• [What is required] Each record below should be given again exactly as it reads.

===

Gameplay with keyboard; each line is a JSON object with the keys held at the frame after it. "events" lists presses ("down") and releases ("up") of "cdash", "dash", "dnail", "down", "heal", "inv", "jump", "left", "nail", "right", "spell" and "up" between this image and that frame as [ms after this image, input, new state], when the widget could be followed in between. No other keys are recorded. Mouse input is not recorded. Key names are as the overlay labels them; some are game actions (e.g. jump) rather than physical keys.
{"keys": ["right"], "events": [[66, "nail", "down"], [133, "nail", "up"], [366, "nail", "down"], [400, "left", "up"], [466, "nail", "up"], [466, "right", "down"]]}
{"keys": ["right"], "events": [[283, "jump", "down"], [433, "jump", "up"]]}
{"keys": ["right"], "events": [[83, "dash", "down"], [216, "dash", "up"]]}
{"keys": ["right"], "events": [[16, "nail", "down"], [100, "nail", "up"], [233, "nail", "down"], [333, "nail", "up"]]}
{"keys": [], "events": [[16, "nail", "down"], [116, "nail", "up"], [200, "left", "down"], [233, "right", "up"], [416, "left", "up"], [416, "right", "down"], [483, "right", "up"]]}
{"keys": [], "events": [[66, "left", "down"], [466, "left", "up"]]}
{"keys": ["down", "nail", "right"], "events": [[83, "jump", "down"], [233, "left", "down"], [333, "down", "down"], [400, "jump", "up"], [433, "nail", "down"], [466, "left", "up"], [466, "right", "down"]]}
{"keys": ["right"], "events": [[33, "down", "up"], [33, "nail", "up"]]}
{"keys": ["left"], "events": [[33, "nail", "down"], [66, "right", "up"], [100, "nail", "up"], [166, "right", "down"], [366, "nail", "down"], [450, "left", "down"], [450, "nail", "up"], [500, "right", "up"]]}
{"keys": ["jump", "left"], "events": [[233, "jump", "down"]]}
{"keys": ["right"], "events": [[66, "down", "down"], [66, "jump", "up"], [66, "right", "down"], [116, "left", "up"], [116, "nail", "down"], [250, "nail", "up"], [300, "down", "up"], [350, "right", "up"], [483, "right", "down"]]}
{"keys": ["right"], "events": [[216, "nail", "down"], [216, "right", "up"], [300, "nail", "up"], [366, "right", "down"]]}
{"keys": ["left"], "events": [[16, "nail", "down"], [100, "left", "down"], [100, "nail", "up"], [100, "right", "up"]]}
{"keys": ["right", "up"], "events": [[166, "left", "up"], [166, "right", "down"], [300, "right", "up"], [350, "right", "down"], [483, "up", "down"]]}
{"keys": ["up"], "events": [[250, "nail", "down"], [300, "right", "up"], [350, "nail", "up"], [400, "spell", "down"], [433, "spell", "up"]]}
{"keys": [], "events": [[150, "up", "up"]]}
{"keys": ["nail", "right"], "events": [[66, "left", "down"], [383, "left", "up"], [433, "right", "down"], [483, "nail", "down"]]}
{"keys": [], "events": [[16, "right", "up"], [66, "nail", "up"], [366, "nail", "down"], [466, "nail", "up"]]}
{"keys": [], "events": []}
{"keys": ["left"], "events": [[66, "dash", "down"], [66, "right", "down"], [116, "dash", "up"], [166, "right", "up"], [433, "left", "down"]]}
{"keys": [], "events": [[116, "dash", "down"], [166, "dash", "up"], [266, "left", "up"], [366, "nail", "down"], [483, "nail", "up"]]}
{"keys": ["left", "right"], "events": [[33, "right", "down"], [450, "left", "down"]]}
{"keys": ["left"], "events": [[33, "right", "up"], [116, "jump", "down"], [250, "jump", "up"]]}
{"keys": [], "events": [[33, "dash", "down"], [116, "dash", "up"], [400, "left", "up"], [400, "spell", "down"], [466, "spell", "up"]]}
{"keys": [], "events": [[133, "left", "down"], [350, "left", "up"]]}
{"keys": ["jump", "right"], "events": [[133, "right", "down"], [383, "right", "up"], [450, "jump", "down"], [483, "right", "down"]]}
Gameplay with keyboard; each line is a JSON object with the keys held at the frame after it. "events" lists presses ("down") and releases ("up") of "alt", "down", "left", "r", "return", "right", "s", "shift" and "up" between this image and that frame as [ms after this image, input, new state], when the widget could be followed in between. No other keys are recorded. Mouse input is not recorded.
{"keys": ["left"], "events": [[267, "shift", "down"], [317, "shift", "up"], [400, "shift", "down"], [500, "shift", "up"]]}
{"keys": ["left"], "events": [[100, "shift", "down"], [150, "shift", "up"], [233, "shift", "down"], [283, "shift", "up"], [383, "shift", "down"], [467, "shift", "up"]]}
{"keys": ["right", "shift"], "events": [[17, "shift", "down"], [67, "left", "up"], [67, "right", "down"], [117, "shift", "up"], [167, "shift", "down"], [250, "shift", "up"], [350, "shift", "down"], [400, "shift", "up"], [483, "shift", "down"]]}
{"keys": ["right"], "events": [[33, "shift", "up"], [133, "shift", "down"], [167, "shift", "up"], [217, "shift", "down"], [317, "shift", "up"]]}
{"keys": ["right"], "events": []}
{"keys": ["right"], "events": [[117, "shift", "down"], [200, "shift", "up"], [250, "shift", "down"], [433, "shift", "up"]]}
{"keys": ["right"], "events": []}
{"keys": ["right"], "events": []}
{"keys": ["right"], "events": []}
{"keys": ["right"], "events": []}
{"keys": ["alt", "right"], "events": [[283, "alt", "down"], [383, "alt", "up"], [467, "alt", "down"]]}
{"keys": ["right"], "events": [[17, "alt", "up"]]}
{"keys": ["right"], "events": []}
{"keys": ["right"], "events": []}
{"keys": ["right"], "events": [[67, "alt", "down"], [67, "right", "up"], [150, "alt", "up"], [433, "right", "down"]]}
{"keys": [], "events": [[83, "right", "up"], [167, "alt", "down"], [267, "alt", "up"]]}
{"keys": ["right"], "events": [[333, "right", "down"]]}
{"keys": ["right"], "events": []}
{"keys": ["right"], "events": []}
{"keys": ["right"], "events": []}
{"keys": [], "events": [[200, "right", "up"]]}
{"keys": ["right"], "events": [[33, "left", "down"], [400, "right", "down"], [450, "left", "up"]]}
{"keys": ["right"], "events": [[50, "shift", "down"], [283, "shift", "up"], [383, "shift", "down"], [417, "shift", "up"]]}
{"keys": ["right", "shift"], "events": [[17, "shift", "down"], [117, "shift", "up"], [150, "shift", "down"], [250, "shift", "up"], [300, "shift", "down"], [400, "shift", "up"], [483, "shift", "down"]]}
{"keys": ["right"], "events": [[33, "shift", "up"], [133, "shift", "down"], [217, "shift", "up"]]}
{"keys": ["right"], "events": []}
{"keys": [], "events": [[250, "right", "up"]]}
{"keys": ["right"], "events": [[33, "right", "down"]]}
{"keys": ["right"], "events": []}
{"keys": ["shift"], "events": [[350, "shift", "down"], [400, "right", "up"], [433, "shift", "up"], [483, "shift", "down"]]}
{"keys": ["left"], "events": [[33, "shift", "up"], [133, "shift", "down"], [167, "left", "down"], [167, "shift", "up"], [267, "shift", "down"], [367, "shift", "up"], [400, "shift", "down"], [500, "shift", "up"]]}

===

• [Reply to the task]
Gameplay with keyboard; each line is a JSON object with the keys held at the frame after it. "events" lists presses ("down") and releases ("up") of "cdash", "dash", "dnail", "down", "heal", "inv", "jump", "left", "nail", "right", "spell" and "up" between this image and that frame as [ms after this image, input, new state], when the widget could be followed in between. No other keys are recorded. Mouse input is not recorded. Key names are as the overlay labels them; some are game actions (e.g. jump) rather than physical keys.
{"keys": ["right"], "events": [[66, "nail", "down"], [133, "nail", "up"], [366, "nail", "down"], [400, "left", "up"], [466, "nail", "up"], [466, "right", "down"]]}
{"keys": ["right"], "events": [[283, "jump", "down"], [433, "jump", "up"]]}
{"keys": ["right"], "events": [[83, "dash", "down"], [216, "dash", "up"]]}
{"keys": ["right"], "events": [[16, "nail", "down"], [100, "nail", "up"], [233, "nail", "down"], [333, "nail", "up"]]}
{"keys": [], "events": [[16, "nail", "down"], [116, "nail", "up"], [200, "left", "down"], [233, "right", "up"], [416, "left", "up"], [416, "right", "down"], [483, "right", "up"]]}
{"keys": [], "events": [[66, "left", "down"], [466, "left", "up"]]}
{"keys": ["down", "nail", "right"], "events": [[83, "jump", "down"], [233, "left", "down"], [333, "down", "down"], [400, "jump", "up"], [433, "nail", "down"], [466, "left", "up"], [466, "right", "down"]]}
{"keys": ["right"], "events": [[33, "down", "up"], [33, "nail", "up"]]}
{"keys": ["left"], "events": [[33, "nail", "down"], [66, "right", "up"], [100, "nail", "up"], [166, "right", "down"], [366, "nail", "down"], [450, "left", "down"], [450, "nail", "up"], [500, "right", "up"]]}
{"keys": ["jump", "left"], "events": [[233, "jump", "down"]]}
{"keys": ["right"], "events": [[66, "down", "down"], [66, "jump", "up"], [66, "right", "down"], [116, "left", "up"], [116, "nail", "down"], [250, "nail", "up"], [300, "down", "up"], [350, "right", "up"], [483, "right", "down"]]}
{"keys": ["right"], "events": [[216, "nail", "down"], [216, "right", "up"], [300, "nail", "up"], [366, "right", "down"]]}
{"keys": ["left"], "events": [[16, "nail", "down"], [100, "left", "down"], [100, "nail", "up"], [100, "right", "up"]]}
{"keys": ["right", "up"], "events": [[166, "left", "up"], [166, "right", "down"], [300, "right", "up"], [350, "right", "down"], [483, "up", "down"]]}
{"keys": ["up"], "events": [[250, "nail", "down"], [300, "right", "up"], [350, "nail", "up"], [400, "spell", "down"], [433, "spell", "up"]]}
{"keys": [], "events": [[150, "up", "up"]]}
{"keys": ["nail", "right"], "events": [[66, "left", "down"], [383, "left", "up"], [433, "right", "down"], [483, "nail", "down"]]}
{"keys": [], "events": [[16, "right", "up"], [66, "nail", "up"], [366, "nail", "down"], [466, "nail", "up"]]}
{"keys": [], "events": []}
{"keys": ["left"], "events": [[66, "dash", "down"], [66, "right", "down"], [116, "dash", "up"], [166, "right", "up"], [433, "left", "down"]]}
{"keys": [], "events": [[116, "dash", "down"], [166, "dash", "up"], [266, "left", "up"], [366, "nail", "down"], [483, "nail", "up"]]}
{"keys": ["left", "right"], "events": [[33, "right", "down"], [450, "left", "down"]]}
{"keys": ["left"], "events": [[33, "right", "up"], [116, "jump", "down"], [250, "jump", "up"]]}
{"keys": [], "events": [[33, "dash", "down"], [116, "dash", "up"], [400, "left", "up"], [400, "spell", "down"], [466, "spell", "up"]]}
{"keys": [], "events": [[133, "left", "down"], [350, "left", "up"]]}
{"keys": ["jump", "right"], "events": [[133, "right", "down"], [383, "right", "up"], [450, "jump", "down"], [483, "right", "down"]]}
Gameplay with keyboard; each line is a JSON object with the keys held at the frame after it. "events" lists presses ("down") and releases ("up") of "alt", "down", "left", "r", "return", "right", "s", "shift" and "up" between this image and that frame as [ms after this image, input, new state], when the widget could be followed in between. No other keys are recorded. Mouse input is not recorded.
{"keys": ["left"], "events": [[267, "shift", "down"], [317, "shift", "up"], [400, "shift", "down"], [500, "shift", "up"]]}
{"keys": ["left"], "events": [[100, "shift", "down"], [150, "shift", "up"], [233, "shift", "down"], [283, "shift", "up"], [383, "shift", "down"], [467, "shift", "up"]]}
{"keys": ["right", "shift"], "events": [[17, "shift", "down"], [67, "left", "up"], [67, "right", "down"], [117, "shift", "up"], [167, "shift", "down"], [250, "shift", "up"], [350, "shift", "down"], [400, "shift", "up"], [483, "shift", "down"]]}
{"keys": ["right"], "events": [[33, "shift", "up"], [133, "shift", "down"], [167, "shift", "up"], [217, "shift", "down"], [317, "shift", "up"]]}
{"keys": ["right"], "events": []}
{"keys": ["right"], "events": [[117, "shift", "down"], [200, "shift", "up"], [250, "shift", "down"], [433, "shift", "up"]]}
{"keys": ["right"], "events": []}
{"keys": ["right"], "events": []}
{"keys": ["right"], "events": []}
{"keys": ["right"], "events": []}
{"keys": ["alt", "right"], "events": [[283, "alt", "down"], [383, "alt", "up"], [467, "alt", "down"]]}
{"keys": ["right"], "events": [[17, "alt", "up"]]}
{"keys": ["right"], "events": []}
{"keys": ["right"], "events": []}
{"keys": ["right"], "events": [[67, "alt", "down"], [67, "right", "up"], [150, "alt", "up"], [433, "right", "down"]]}
{"keys": [], "events": [[83, "right", "up"], [167, "alt", "down"], [267, "alt", "up"]]}
{"keys": ["right"], "events": [[333, "right", "down"]]}
{"keys": ["right"], "events": []}
{"keys": ["right"], "events": []}
{"keys": ["right"], "events": []}
{"keys": [], "events": [[200, "right", "up"]]}
{"keys": ["right"], "events": [[33, "left", "down"], [400, "right", "down"], [450, "left", "up"]]}
{"keys": ["right"], "events": [[50, "shift", "down"], [283, "shift", "up"], [383, "shift", "down"], [417, "shift", "up"]]}
{"keys": ["right", "shift"], "events": [[17, "shift", "down"], [117, "shift", "up"], [150, "shift", "down"], [250, "shift", "up"], [300, "shift", "down"], [400, "shift", "up"], [483, "shift", "down"]]}
{"keys": ["right"], "events": [[33, "shift", "up"], [133, "shift", "down"], [217, "shift", "up"]]}
{"keys": ["right"], "events": []}
{"keys": [], "events": [[250, "right", "up"]]}
{"keys": ["right"], "events": [[33, "right", "down"]]}
{"keys": ["right"], "events": []}
{"keys": ["shift"], "events": [[350, "shift", "down"], [400, "right", "up"], [433, "shift", "up"], [483, "shift", "down"]]}
{"keys": ["left"], "events": [[33, "shift", "up"], [133, "shift", "down"], [167, "left", "down"], [167, "shift", "up"], [267, "shift", "down"], [367, "shift", "up"], [400, "shift", "down"], [500, "shift", "up"]]}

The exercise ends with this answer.